Islamic religious figures who condemned the bombings were quick to defend the madrassas as unconnected to the attacks.
"Raiding madrassas and blaming them for involvement is like interfering in Pakistan's internal matters," said Riaz Durrani, a senior figure from the pro-Taliban Jamiat Ulema-e-Islam party who runs a madrassa in Lahore.
In the 1980s, some religious schools sent students to fight the Soviet occupation of Afghanistan, a struggle coordinated by Pakistani intelligence agencies with CIA support and funding. Today, many of Pakistan's 8,000 madrassas are threadbare operations that take in the poor.
"Most operate on a neighborhood basis and are sustained locally, and they are not by any standards militant," Pakistan's Dawn newspaper said in an editorial. However, it said some madrassas get generous funding through "clandestine channels," a custom the government is trying to stop.
Some 200 students study in Gul's school, a large two-story building surrounding a mosque with tall minarets. In classrooms, students squat in a semicircle on brown carpets around a teacher sitting at a low desk.

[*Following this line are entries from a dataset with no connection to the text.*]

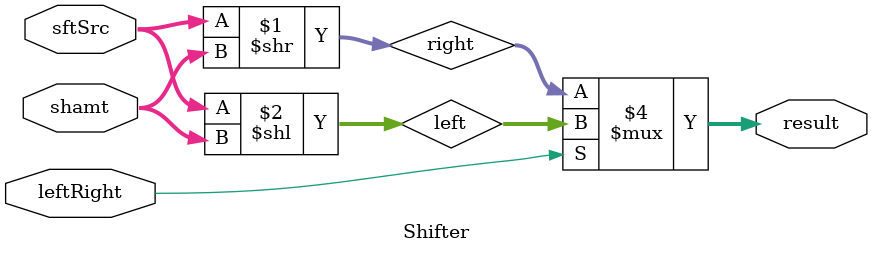
<source format=v>
module Shifter( result, leftRight, shamt, sftSrc  );
    
  output wire[31:0] result;

  input wire leftRight;
  input wire[4:0] shamt;
  input wire[31:0] sftSrc ;
  
  /*your code here*/ 
wire [31:0]right,left;
wire counter;
assign right = sftSrc>>shamt;
assign left = sftSrc<<shamt;
assign result = (leftRight == 1)? left:right;
endmodule
</source>
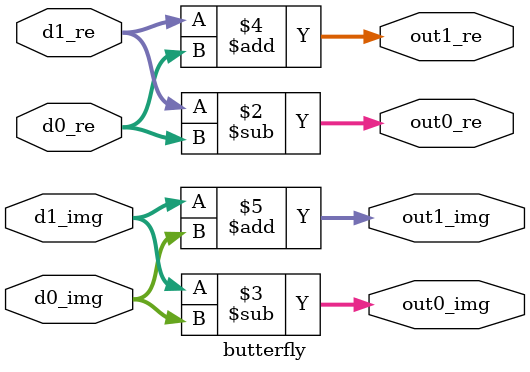
<source format=v>
module butterfly #(
    parameter WIDTH = 16
) (
    input       signed [WIDTH-1:0] d0_re,
    input       signed [WIDTH-1:0] d0_img,
    input       signed [WIDTH-1:0] d1_re,
    input       signed [WIDTH-1:0] d1_img,
    output  reg signed [WIDTH-1:0] out0_re,
    output  reg signed [WIDTH-1:0] out0_img,
    output  reg signed [WIDTH-1:0] out1_re,
    output  reg signed [WIDTH-1:0] out1_img
);

    always @(*) begin
        out0_re = d1_re - d0_re;
        out0_img = d1_img - d0_img;
        out1_re = d1_re + d0_re;
        out1_img = d1_img + d0_img;
    end
    // assign out0_re = d1_re - d0_re;
    // assign out0_img = d1_img - d0_img;
    // assign out1_re = d1_re + d0_re;
    // assign out1_img = d1_img + d0_img;
endmodule
</source>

Gul, wearing a white flowing beard and Islamic skull cap, criticized government efforts to regulate religious teaching and to monitor school funding and students. The madrassas, he said, have nothing to do with terror.
"Enemies of Islam and hypocrites have been trying for a long time to eliminate the status of madrassas and change their syllabus," he said.
"Our schools are open for everyone. ... Islam strongly opposes terrorism. We give only moral and religious education based on the Quran. Islam means peace."